The research will be undertaken by a combination of thesis and a display/exhibition of constructed forms representing the size definitions identified.
Study of Comfort Properties of Natural and Synthetic Knitted Fabrics in Different Blend Ratios for Winter Active Sportswear
The proposed research aims to develop knitted fabrics which have good wear comfort for winter active sportswear. The fabrics will be made of blended natural and/or synthetic yarn. Thermophysiological and skin sensorial properties of the resulting fabrics will be measured and the relationship between natural and synthetic blend knitted fabrics and their wear comfort will be determined.
Techno-commercial Investigation on New Bi-shrinkage Yarns production and Applications
Bi-Shrinkage yarns filament yarns are mechanical combination of different boiling water shrinkage yarns with Air induced repeated continuous knots, melting welds, mixtures along the length of the yarns. Bi-shrinkage yarns are a method to get texture in Fabrics in-situ in processing instead of the older method where Yarn is textured first and then fabric with texture are made later from the same.
The research involves actual practical manufacture and evaluation of Bi-Shrinkage yarn fabrics in hitherto non investigated fabrics structures. Evaluation of commercial, aesthetic and technical aspects of these yarns and fabrics manufactured out of them.

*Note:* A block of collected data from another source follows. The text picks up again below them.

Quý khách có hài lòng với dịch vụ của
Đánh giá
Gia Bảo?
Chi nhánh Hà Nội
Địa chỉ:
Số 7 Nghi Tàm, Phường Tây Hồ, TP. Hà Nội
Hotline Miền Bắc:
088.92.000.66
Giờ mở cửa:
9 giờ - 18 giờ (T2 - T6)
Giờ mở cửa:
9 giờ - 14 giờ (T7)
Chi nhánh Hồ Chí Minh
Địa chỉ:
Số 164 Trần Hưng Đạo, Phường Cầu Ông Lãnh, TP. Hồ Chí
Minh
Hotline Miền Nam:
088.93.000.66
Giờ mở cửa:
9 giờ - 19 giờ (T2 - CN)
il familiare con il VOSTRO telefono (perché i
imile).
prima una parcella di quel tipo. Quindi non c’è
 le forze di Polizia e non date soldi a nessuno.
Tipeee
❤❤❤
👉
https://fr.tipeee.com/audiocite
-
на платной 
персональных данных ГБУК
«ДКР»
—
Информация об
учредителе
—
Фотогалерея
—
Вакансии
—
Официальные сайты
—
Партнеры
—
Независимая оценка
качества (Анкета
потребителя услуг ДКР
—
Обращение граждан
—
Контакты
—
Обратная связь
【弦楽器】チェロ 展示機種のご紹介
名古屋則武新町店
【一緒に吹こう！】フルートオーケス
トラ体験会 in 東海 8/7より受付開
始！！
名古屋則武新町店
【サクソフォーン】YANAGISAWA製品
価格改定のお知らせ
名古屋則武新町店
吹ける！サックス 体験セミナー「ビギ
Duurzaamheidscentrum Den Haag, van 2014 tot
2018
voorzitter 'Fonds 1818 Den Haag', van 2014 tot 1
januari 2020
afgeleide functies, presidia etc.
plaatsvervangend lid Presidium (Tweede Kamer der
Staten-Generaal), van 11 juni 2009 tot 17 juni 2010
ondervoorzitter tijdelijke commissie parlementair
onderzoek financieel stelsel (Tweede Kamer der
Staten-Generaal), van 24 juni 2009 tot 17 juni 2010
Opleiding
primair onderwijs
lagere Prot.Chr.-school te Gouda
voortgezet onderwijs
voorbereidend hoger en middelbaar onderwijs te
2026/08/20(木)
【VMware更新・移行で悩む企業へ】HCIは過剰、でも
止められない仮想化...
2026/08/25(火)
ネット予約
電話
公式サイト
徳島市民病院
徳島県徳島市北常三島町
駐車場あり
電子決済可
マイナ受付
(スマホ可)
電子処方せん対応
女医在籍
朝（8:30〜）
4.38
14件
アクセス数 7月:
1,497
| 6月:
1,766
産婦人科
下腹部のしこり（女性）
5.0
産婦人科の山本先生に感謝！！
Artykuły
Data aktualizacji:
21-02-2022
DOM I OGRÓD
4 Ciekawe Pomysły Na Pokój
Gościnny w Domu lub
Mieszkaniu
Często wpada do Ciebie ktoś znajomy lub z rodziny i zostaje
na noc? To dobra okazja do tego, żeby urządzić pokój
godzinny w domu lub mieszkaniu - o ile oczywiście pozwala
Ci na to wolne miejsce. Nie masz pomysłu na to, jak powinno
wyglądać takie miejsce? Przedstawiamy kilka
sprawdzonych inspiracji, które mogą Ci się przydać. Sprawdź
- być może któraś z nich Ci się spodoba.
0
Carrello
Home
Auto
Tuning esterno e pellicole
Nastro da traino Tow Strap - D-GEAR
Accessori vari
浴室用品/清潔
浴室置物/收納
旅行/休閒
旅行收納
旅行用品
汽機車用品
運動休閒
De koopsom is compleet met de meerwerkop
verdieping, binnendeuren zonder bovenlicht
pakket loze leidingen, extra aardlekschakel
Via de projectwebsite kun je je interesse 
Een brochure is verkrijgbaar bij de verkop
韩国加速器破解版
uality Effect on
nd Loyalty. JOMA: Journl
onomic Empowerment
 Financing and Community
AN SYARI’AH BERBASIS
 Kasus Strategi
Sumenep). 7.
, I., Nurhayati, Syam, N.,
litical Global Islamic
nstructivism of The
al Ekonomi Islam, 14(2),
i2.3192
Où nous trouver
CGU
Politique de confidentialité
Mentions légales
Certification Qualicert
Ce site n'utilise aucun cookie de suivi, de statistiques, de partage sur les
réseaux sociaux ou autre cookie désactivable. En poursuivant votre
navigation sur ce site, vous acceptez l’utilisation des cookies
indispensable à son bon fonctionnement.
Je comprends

Textile Applications for the Cooling of Motorcycle Helmets
This research will investigate the effectiveness of the use of advanced fabrics in the design of an interlayer between the scalp and the helmet lining to control the temperature inside the helmet. Fibre microstructure configurations and fibre treatments will be examined for ability to assist in the conduction of heat from the scalp. The application of this research is to be of considerable benefit to motorcycle riders in South East Asia and tropical regions.
Use of Coated textiles in knitted/ woven garments for curing minor pains in the vertebral column
Including the design of garments that restrict the flexion and extension of cervical and lumbar vertebrae.
This project resulted in the substitution of soft collars and/or splints (rib splints, back and abdominal splints) with knitted or woven garments. The garments were proposed for use in applications involving mild cervical / lumbar pain by using resinated coating on the fabric to create the required pressure on the pressure points of the vertebral column.